**How to complete this task**:
Return exactly those lines of the material below that fall between the line holding "right eye: (61, 344)" and the line holding "left elbow: (387, 452)", inclusive.

**Data for processing**:
══════════════════════════════
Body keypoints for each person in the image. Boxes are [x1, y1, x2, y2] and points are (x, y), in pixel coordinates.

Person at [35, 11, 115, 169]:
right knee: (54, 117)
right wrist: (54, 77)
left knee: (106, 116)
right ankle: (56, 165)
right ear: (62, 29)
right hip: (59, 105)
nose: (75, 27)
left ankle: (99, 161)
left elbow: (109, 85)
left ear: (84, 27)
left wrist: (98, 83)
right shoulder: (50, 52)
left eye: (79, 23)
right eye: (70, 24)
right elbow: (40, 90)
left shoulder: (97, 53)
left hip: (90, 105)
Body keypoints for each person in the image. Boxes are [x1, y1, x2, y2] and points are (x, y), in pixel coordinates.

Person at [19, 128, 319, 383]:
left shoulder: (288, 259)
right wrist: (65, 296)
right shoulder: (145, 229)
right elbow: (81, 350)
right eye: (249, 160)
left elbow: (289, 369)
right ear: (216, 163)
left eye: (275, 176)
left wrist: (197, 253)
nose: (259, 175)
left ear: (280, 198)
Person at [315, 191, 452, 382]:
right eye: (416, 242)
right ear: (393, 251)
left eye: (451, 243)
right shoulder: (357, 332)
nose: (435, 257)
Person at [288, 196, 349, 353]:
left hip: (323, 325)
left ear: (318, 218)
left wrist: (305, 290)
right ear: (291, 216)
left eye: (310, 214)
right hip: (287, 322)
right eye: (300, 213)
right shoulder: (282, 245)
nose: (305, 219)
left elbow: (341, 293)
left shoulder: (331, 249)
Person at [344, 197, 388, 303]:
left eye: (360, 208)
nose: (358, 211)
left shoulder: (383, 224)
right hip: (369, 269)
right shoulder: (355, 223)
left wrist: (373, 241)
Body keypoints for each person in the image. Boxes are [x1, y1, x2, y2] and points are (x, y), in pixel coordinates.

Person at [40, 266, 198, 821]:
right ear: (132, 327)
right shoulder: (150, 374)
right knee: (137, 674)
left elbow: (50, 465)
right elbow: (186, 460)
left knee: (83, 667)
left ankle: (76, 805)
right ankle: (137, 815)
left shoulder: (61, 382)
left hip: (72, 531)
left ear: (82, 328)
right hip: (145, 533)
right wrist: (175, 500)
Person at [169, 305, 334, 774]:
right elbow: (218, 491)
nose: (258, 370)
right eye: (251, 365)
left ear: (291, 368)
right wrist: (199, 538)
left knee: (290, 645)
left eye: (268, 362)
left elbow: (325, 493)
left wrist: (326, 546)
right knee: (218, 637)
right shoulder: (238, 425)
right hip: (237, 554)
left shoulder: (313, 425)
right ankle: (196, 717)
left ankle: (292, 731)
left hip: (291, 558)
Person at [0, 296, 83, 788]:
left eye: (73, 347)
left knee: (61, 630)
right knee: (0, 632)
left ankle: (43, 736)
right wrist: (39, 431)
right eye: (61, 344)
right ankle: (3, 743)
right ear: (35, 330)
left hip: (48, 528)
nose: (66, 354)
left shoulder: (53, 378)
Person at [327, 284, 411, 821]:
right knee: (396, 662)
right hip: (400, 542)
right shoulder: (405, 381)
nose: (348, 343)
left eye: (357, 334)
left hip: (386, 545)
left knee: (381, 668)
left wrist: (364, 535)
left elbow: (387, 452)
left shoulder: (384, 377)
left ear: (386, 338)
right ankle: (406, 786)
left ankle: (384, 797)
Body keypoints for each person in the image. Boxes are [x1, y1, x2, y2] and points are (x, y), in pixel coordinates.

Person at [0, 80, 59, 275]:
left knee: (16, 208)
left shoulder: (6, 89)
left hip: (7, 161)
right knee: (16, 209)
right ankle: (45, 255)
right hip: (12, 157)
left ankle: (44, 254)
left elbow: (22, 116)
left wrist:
══════════════════════════════
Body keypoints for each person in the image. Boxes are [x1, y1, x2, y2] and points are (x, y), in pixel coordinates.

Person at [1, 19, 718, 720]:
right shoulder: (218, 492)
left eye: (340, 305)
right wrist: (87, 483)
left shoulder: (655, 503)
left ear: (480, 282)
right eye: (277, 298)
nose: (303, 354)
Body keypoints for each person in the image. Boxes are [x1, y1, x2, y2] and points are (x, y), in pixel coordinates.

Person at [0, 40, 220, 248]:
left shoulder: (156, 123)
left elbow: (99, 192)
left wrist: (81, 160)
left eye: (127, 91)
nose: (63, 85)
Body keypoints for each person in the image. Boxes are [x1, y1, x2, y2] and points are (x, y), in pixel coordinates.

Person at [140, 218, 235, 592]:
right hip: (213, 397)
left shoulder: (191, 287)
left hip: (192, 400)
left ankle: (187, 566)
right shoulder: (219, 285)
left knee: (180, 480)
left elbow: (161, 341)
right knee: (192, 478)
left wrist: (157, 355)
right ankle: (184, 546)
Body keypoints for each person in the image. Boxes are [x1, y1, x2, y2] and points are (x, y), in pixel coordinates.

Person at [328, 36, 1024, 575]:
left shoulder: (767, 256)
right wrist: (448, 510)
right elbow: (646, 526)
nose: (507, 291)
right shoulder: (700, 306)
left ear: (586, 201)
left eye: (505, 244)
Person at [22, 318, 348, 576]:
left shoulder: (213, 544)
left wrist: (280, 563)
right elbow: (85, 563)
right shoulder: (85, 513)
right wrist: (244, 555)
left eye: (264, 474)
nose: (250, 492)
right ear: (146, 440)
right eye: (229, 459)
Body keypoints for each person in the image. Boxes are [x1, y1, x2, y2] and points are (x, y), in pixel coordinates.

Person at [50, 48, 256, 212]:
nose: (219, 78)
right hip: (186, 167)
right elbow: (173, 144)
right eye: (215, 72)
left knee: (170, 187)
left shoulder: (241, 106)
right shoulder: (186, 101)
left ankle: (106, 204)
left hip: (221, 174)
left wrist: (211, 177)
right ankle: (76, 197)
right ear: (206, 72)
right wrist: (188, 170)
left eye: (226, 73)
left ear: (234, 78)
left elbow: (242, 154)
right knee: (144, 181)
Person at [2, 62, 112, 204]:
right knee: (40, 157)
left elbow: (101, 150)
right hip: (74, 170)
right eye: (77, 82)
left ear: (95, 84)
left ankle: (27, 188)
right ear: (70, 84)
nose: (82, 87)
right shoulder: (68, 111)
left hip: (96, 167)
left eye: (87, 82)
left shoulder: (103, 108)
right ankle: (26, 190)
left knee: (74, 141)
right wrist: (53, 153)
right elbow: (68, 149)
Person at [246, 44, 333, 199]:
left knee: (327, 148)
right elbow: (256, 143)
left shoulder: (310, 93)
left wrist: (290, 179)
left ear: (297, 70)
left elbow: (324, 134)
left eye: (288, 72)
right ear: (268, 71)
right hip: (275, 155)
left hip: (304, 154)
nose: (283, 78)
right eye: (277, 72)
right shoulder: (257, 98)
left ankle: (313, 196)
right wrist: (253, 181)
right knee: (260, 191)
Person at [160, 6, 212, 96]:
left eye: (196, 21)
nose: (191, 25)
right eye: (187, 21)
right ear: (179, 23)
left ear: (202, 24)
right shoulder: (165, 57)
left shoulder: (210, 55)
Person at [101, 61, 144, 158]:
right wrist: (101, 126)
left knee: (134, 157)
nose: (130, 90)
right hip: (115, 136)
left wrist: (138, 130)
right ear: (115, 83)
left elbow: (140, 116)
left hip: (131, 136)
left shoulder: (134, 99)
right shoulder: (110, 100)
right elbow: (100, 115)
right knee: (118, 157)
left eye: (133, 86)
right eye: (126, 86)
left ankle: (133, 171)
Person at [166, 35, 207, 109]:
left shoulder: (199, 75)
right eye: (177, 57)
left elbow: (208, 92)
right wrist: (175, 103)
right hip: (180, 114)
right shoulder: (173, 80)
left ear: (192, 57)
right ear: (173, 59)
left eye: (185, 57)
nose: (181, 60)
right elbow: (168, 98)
══════════════════════════════
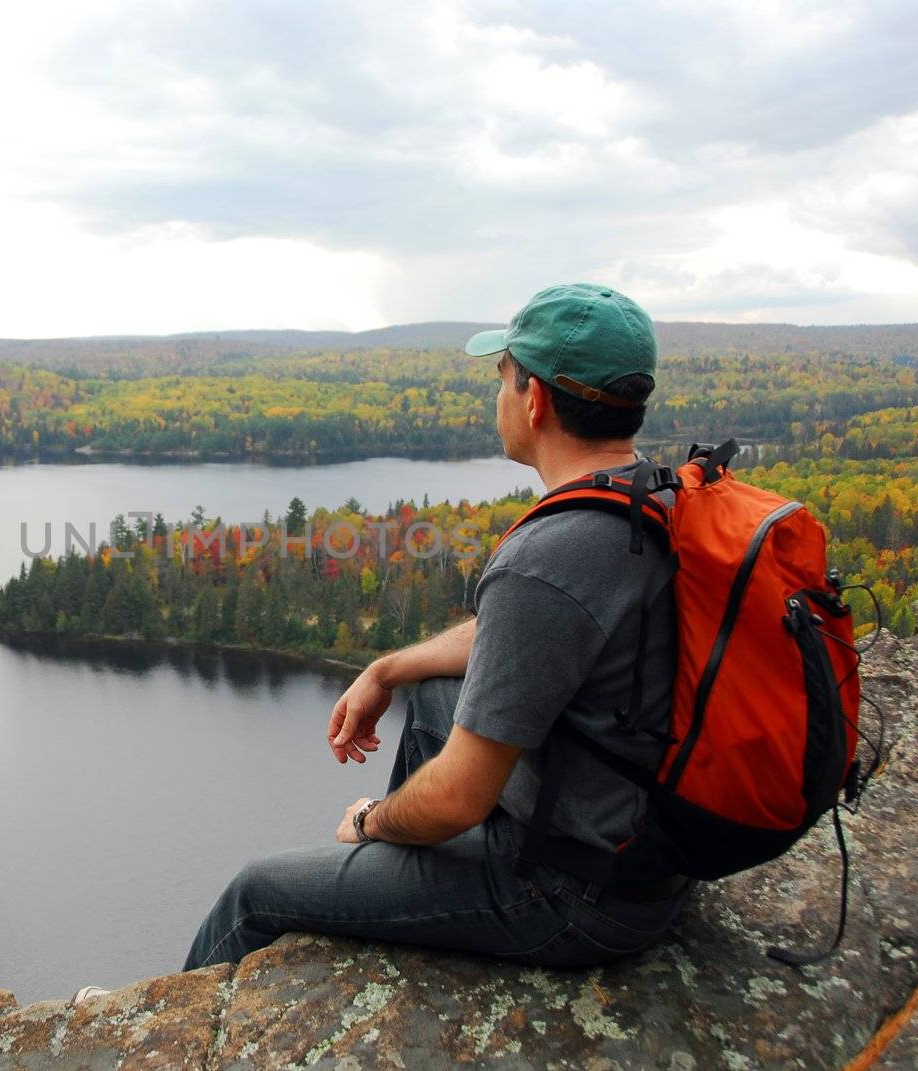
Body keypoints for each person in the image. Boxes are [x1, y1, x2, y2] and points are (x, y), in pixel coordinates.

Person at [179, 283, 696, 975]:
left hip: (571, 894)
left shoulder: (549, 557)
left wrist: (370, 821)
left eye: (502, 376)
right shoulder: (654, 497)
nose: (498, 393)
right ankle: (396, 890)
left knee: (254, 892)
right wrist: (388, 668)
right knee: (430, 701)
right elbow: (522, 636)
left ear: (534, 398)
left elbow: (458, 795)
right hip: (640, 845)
══════════════════════════════
**Exercise answer**:
right eye: (61, 344)
right ankle: (3, 743)
right ear: (35, 330)
left hip: (48, 528)
nose: (66, 354)
left shoulder: (53, 378)
Person at [327, 284, 411, 821]:
right knee: (396, 662)
right hip: (400, 542)
right shoulder: (405, 381)
nose: (348, 343)
left eye: (357, 334)
left hip: (386, 545)
left knee: (381, 668)
left wrist: (364, 535)
left elbow: (387, 452)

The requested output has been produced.